Felix Huber ist kein alter Zürcher, sondern in Winterthur und Elgg aufgewachsen. Nach der Matura studierte er Jurisprudenz an der Universität Zürich und fand Gefallen an der Stadt mit ihren unterschiedlichen Zünften. Während des Studiums zog es ihn nach Florenz, wo er Kunstgeschichte «schnupperte». Zurück in Zürich und nach Abschluss der Universität wirkte er zwölf Jahre lang als Kapitalmarktjurist bei der UBS Investment Bank, dann 18 Jahre als Rechtsberater bei PricewaterhouseCoopers und nun bei Grant Thornton. Neben seiner juristischen Tätigkeit leistete er Militärdienst als Kommandant bis zum Oberst im Generalstab, mit insgesamt 2000 Diensttagen. Das Leben des 63-Jährigen ist vielseitig bepackt, zumal das Engagement für die Zunft in seiner Freizeit geschieht.
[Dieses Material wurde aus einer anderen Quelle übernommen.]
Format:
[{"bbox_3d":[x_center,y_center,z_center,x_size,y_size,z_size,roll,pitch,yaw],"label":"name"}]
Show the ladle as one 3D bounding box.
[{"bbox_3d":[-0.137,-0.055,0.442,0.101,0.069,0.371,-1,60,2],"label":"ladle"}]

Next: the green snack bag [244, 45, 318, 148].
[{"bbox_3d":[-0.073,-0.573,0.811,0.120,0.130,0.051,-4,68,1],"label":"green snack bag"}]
Er liebt es auch, mit seiner Frau und Familie in die Berge zu fahren, oft nach Klosters und ins Engadin. Mit dem Zürichsee verbindet ihn die Seeüberquerung, schwimmend natürlich. «Meine Badesaison war bisher im Oktober zu Ende. Das soll sich nun ändern. Ein Zunftfreund habe ihn zum «Chlausschwimmen» angemeldet», erzählt er lachend.
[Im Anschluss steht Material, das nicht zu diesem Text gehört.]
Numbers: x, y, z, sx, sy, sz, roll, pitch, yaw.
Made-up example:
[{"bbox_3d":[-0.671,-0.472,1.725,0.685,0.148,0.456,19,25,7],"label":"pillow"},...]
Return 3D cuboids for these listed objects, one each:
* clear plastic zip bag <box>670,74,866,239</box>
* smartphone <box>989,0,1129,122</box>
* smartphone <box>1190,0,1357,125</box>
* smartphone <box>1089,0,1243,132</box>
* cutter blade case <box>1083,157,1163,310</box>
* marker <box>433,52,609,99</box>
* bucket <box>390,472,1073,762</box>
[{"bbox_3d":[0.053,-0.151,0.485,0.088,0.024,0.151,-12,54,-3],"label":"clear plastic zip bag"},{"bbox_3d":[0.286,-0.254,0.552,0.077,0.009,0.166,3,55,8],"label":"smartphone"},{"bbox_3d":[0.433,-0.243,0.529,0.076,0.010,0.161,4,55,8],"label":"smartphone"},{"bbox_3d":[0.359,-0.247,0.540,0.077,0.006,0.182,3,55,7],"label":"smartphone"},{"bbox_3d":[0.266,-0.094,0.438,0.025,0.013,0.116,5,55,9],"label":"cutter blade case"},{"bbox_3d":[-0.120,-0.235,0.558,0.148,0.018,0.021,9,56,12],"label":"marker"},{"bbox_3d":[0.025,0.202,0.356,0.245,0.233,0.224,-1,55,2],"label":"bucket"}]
Während des erzwungenen Corona-Rückzugs in die Privatheit entdeckte er das Briefmarkensammeln wieder. Die Geschichte der Marken, die in Zürich mit den wertvollen «Züri 4» und «Züri 6» begann, verbunden mit der Gründung des Bundesstaates fünf Jahre später, fasziniert ihn. Schon kennt er einige Sammler und hat erste Auktionen besucht. «Es geht immer und überall um das Gleiche – um eine eindrückliche und sozial nachhaltige Zusammenkunft von Gleichgesinnten mit Freude, Spass und der aktiven Pflege von Traditionen und gemeinsamen Werten. Darum freuen wir uns auch, am Samstag in den Gastkanton Appenzell Ausserrhoden zu fahren, um dort den «wahrlich höchsten Zürcher» zu verbrennen. Die Reise unseres Bööggs wird sich bestimmt lohnen.»